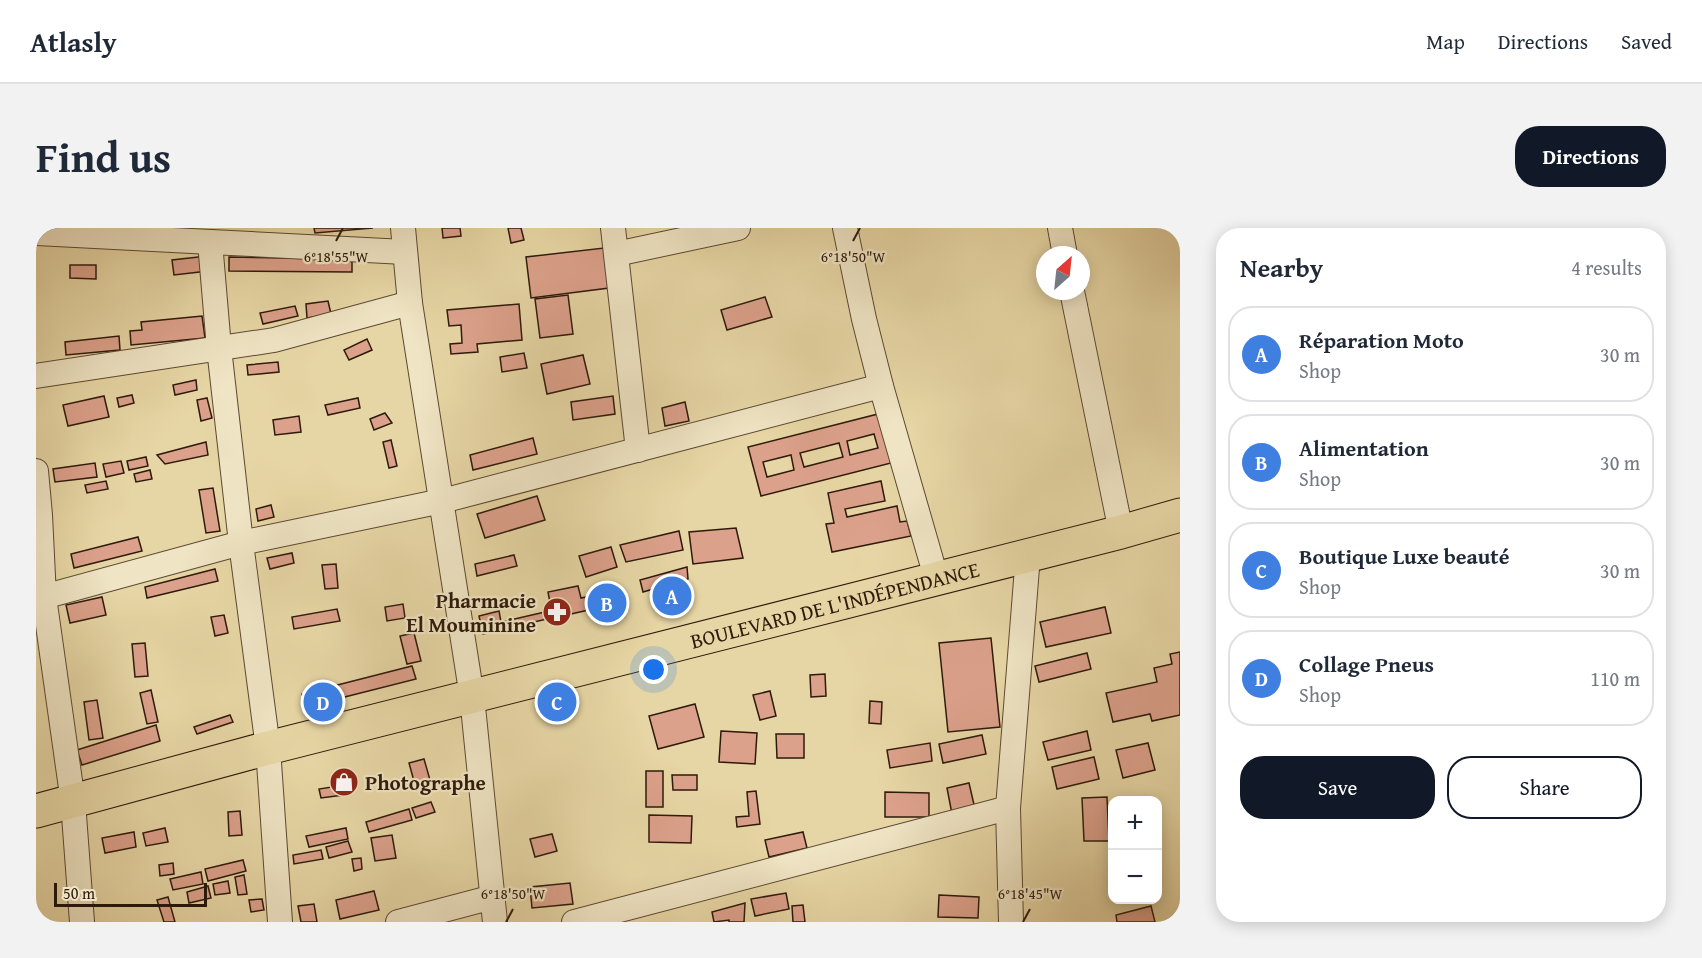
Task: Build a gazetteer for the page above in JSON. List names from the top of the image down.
{
  "streets": {
    "highway": ["BOULEVARD DE L'INDÉPENDANCE"]
  },
  "places": {
    "pharmacy": ["Pharmacie El Mouminine"],
    "shop": ["Photographe"]
  },
  "scale_bar": "50 m",
  "north": "top right",
  "page": {
    "header": "Atlasly",
    "nav": ["Map", "Directions", "Saved"],
    "title": "Find us",
    "buttons": [
      "Directions",
      ["Save", "Share"]
    ],
    "heading": ["Nearby", "4 results"],
    "list": [
      {
        "mark": "A",
        "name": "Réparation Moto",
        "note": "Shop",
        "value": "30 m"
      },
      {
        "mark": "B",
        "name": "Alimentation",
        "note": "Shop",
        "value": "30 m"
      },
      {
        "mark": "C",
        "name": "Boutique Luxe beauté",
        "note": "Shop",
        "value": "30 m"
      },
      {
        "mark": "D",
        "name": "Collage Pneus",
        "note": "Shop",
        "value": "110 m"
      }
    ],
    "pins": [
      "A",
      "B",
      "C",
      "D"
    ],
    "map_buttons": ["+", "−"],
    "scale": "50 m"
  },
  "coordinates": ["6°18'55\"W", "6°18'50\"W", "6°18'45\"W"]
}
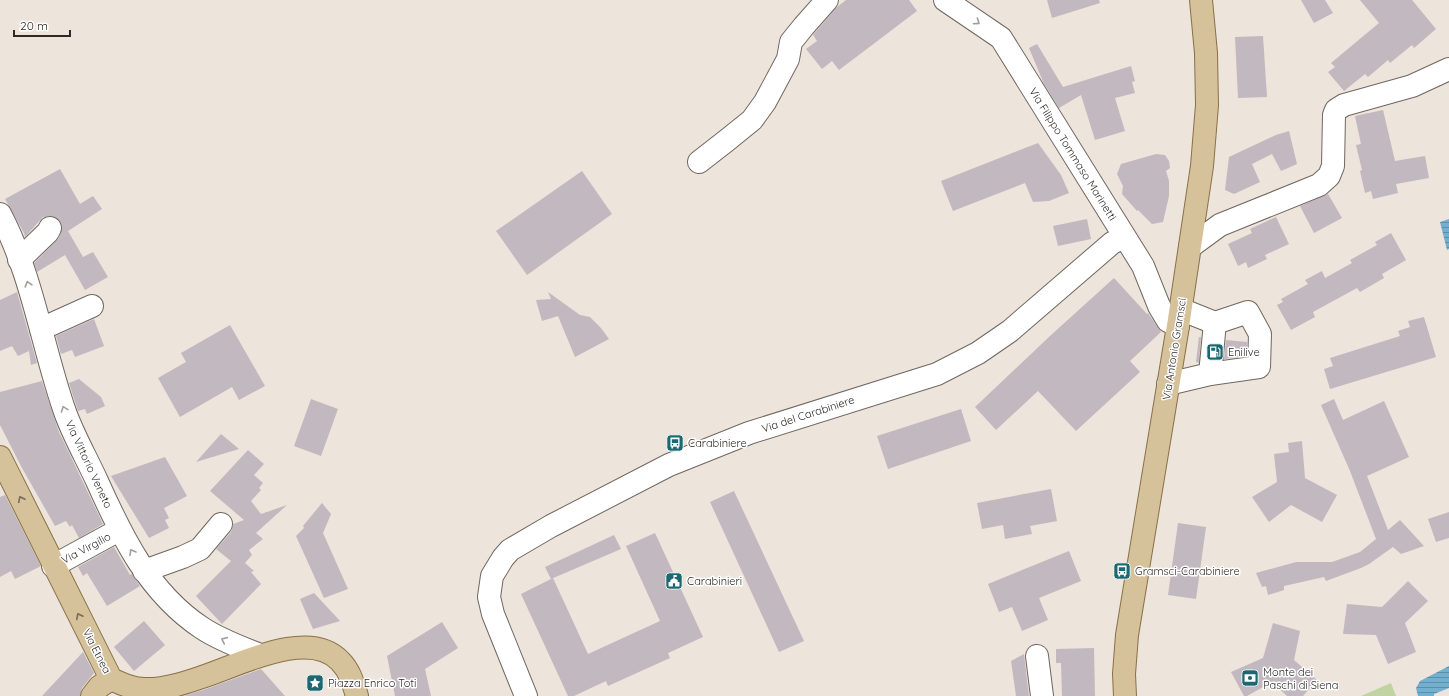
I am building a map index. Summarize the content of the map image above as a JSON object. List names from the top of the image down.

AIM OF THE EXERCISE –
The entries above should be given again exactly, minus any pictures.

RESULT FOR THIS EXERCISE –
Task: Build a gazetteer for the page above in JSON. List names from the top of the image down.
{
  "streets": {
    "highway": ["BOULEVARD DE L'INDÉPENDANCE"]
  },
  "places": {
    "pharmacy": ["Pharmacie El Mouminine"],
    "shop": ["Photographe"]
  },
  "scale_bar": "50 m",
  "north": "top right",
  "page": {
    "header": "Atlasly",
    "nav": ["Map", "Directions", "Saved"],
    "title": "Find us",
    "buttons": [
      "Directions",
      ["Save", "Share"]
    ],
    "heading": ["Nearby", "4 results"],
    "list": [
      {
        "mark": "A",
        "name": "Réparation Moto",
        "note": "Shop",
        "value": "30 m"
      },
      {
        "mark": "B",
        "name": "Alimentation",
        "note": "Shop",
        "value": "30 m"
      },
      {
        "mark": "C",
        "name": "Boutique Luxe beauté",
        "note": "Shop",
        "value": "30 m"
      },
      {
        "mark": "D",
        "name": "Collage Pneus",
        "note": "Shop",
        "value": "110 m"
      }
    ],
    "pins": [
      "A",
      "B",
      "C",
      "D"
    ],
    "map_buttons": ["+", "−"],
    "scale": "50 m"
  },
  "coordinates": ["6°18'55\"W", "6°18'50\"W", "6°18'45\"W"]
}
I am building a map index. Summarize the content of the map image above as a JSON object. List names from the top of the image down.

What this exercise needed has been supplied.